» **STORED DATA**
◆ ◆ ◆ ◆ ◆ ◆ ◆

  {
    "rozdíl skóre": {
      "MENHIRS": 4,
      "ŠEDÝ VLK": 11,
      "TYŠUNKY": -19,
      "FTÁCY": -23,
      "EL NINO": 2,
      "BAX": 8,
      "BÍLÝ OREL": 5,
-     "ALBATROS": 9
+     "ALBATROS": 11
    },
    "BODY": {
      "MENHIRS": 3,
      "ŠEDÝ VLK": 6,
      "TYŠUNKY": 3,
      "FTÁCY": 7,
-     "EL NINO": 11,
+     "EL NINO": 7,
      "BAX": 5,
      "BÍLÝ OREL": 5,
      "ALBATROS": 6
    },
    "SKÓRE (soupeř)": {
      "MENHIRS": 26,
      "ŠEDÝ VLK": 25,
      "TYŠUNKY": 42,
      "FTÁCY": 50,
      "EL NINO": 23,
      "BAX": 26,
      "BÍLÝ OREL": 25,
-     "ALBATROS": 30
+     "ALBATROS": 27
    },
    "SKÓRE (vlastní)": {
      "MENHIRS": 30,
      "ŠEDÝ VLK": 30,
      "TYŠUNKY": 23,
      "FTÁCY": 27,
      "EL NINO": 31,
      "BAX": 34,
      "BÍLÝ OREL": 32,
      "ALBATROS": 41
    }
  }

◆ ◆ ◆ ◆ ◆ ◆ ◆

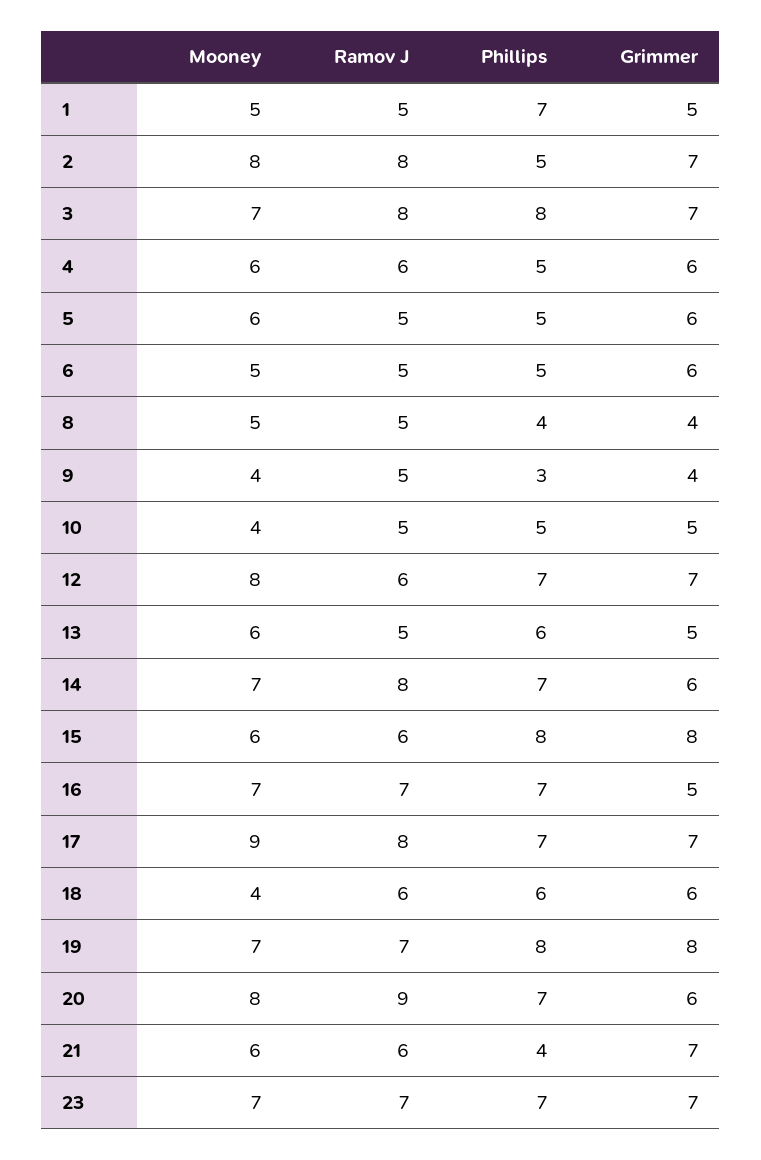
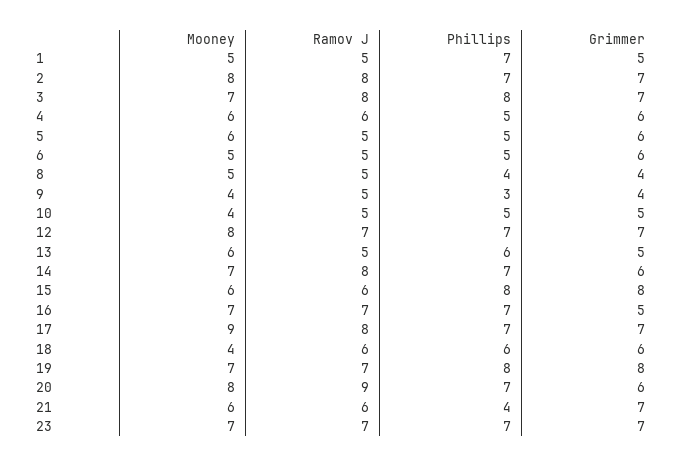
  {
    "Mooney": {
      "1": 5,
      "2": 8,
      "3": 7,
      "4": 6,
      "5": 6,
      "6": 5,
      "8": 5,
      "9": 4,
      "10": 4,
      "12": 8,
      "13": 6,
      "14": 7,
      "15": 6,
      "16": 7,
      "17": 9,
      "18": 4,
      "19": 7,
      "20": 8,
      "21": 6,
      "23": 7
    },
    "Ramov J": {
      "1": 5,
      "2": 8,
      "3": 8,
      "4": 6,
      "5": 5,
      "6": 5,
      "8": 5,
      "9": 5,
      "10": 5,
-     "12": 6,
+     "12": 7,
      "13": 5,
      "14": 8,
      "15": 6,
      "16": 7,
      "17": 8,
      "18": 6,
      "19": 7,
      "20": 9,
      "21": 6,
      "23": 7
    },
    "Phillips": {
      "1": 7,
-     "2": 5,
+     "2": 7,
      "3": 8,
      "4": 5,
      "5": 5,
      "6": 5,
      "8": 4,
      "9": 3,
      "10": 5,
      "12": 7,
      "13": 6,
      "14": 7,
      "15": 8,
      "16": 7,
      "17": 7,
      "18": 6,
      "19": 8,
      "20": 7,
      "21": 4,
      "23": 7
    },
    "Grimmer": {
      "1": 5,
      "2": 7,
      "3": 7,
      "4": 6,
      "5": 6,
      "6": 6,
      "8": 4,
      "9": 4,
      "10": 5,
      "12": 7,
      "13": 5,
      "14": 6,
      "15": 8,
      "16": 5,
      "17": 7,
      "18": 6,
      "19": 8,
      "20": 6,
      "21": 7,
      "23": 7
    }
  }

◆ ◆ ◆ ◆ ◆ ◆ ◆

» **WHAT THE EXERCISE ASKS**
Filter the listing down to the lines holding the word "TYŠUNKY", and return those.

» **YOUR RESPONSE**
      "TYŠUNKY": -19,
      "TYŠUNKY": 3,
      "TYŠUNKY": 42,
      "TYŠUNKY": 23,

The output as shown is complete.